È vano fare paragoni con il cinema di Fellini (del quale ricorrono in questi giorni i 90 anni dalla nascita).

Il regista-coreografo Rob Marshall, senz’altro memore del suo Chicago più di ogni altro film, ha dichiaratamente voluto omaggiare l’opera del maestro riminese, ma i punti di contatto, i riferimenti, le riproduzioni sono – di proposito – troppo labili per poter parlare di fallito rifacimento di 8 ½ (e di qualche altro titolo): basterebbe soltanto il fatto che si tratta di un musical, genere peraltro ingiustificatamente inviso a una buona fetta di pubblico, nonostante qui gareggino in bravura ben sette amatissimi premi Oscar, tutte signore (con menzione speciale per Cotillard, Hudson e Dench) con l’aggiunta dello “sperduto” Day-Lewis (nel ruolo del cineasta Guido, in destabilizzante crisi di ispirazione, ossessionato dalle figure femminili della sua vita che, eccezionalmente, lo disorientano anziché guidarlo a occhi chiusi).
# # #
Consegna 1:
Riscriva in forma più concisa il paragrafo dell'estratto che comincia con «Il regista-coreografo Rob Marshall», conservandone i fatti principali.
Consegna 2:
Quale anniversario legato a Fellini ricorre, secondo l'estratto, in questi giorni?
# # #
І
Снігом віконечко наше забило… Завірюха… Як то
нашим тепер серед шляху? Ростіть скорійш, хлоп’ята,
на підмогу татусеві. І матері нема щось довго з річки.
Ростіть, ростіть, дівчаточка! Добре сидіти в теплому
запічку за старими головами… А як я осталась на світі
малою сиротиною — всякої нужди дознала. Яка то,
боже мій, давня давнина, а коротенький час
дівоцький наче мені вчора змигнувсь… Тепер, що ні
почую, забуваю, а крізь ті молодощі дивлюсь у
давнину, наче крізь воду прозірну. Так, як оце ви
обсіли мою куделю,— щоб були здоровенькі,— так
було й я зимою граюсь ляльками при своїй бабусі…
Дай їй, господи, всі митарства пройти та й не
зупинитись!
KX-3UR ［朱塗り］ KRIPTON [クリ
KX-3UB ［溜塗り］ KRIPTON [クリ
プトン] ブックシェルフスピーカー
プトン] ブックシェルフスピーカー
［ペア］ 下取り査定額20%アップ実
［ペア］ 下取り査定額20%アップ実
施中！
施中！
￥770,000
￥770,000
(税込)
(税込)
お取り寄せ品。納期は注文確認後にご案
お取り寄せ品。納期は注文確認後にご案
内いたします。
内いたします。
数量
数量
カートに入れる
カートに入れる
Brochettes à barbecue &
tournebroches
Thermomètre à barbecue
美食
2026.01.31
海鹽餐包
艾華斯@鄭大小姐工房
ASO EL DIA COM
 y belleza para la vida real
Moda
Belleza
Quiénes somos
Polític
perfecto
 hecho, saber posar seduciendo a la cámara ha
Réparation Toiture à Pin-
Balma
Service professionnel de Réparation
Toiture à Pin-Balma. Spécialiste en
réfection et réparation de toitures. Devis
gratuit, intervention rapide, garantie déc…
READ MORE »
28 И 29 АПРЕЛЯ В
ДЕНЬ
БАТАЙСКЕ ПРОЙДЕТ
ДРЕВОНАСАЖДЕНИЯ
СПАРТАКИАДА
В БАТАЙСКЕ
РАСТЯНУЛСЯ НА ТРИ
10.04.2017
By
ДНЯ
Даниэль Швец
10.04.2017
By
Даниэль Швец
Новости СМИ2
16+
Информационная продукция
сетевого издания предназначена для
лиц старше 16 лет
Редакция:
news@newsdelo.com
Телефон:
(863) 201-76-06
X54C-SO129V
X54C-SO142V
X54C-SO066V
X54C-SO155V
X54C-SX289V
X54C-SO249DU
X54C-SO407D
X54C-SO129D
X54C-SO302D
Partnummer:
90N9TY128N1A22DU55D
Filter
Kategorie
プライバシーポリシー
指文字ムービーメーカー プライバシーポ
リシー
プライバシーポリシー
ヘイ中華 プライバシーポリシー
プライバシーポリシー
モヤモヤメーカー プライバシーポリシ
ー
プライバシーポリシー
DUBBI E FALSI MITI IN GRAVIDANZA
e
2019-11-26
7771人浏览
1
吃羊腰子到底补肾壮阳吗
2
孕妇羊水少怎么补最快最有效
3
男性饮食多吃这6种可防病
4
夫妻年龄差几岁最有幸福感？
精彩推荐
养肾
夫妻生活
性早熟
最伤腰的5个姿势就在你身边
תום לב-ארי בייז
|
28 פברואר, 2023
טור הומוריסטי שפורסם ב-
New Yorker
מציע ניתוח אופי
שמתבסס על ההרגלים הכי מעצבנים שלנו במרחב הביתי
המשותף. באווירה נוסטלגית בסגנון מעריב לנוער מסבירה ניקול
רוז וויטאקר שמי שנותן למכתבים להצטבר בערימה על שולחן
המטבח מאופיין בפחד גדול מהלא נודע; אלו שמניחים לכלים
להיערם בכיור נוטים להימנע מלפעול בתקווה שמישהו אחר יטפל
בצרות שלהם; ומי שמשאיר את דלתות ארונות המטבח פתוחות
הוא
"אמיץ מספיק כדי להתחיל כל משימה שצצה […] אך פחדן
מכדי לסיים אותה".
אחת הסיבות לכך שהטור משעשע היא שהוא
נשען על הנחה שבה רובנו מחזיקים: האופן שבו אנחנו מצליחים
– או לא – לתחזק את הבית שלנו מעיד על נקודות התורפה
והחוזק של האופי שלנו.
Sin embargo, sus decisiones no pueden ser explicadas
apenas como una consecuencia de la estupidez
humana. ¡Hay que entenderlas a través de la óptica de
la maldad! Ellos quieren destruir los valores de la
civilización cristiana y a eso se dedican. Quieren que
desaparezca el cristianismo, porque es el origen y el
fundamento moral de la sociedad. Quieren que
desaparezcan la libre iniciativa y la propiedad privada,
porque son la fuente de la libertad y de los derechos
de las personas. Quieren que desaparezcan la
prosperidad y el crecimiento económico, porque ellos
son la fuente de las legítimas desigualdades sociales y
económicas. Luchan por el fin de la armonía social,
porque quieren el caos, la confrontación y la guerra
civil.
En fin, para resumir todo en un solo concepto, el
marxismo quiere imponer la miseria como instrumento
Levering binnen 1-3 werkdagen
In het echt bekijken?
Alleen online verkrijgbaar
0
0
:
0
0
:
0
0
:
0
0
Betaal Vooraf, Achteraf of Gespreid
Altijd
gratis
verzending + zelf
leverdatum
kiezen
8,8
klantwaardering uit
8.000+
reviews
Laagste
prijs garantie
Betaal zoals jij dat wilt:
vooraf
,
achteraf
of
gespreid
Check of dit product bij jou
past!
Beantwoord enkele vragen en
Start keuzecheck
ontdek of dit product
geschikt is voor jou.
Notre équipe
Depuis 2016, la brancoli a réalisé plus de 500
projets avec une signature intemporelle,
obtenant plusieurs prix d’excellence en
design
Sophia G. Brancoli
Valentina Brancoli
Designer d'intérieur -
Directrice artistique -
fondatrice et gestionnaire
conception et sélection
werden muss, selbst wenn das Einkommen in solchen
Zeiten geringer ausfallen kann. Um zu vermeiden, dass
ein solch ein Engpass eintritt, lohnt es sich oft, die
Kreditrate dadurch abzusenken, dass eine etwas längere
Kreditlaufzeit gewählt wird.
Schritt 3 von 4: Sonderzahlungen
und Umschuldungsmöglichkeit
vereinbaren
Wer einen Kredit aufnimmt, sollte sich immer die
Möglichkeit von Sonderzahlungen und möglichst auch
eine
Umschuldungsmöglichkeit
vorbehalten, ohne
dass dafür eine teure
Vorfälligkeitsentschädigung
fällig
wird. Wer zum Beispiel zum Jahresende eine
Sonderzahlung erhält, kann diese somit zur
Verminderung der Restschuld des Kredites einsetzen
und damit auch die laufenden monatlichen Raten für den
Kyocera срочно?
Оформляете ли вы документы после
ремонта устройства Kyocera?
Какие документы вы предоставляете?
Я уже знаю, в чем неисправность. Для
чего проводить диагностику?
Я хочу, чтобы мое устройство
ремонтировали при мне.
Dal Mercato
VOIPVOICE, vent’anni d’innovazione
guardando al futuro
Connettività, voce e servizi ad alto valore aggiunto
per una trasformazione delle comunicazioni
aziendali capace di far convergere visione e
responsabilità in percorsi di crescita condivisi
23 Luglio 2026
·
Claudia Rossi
# # #
Soluzione 1:
Rob Marshall, memore soprattutto del suo Chicago, ha voluto dichiaratamente rendere omaggio a Fellini. I riferimenti sono però volutamente troppo labili per parlare di un rifacimento fallito di 8 ½. Basterebbe già il fatto che si tratti di un musical, genere ingiustamente sgradito a molti spettatori. Nel film gareggiano sette premi Oscar, tutte donne, con menzione speciale per Cotillard, Hudson e Dench. A loro si aggiunge Day-Lewis nel ruolo del regista Guido, in crisi di ispirazione e ossessionato dalle figure femminili della sua vita, che qui lo disorientano anziché guidarlo.

Soluzione 2:
Ricorrono i 90 anni dalla sua nascita.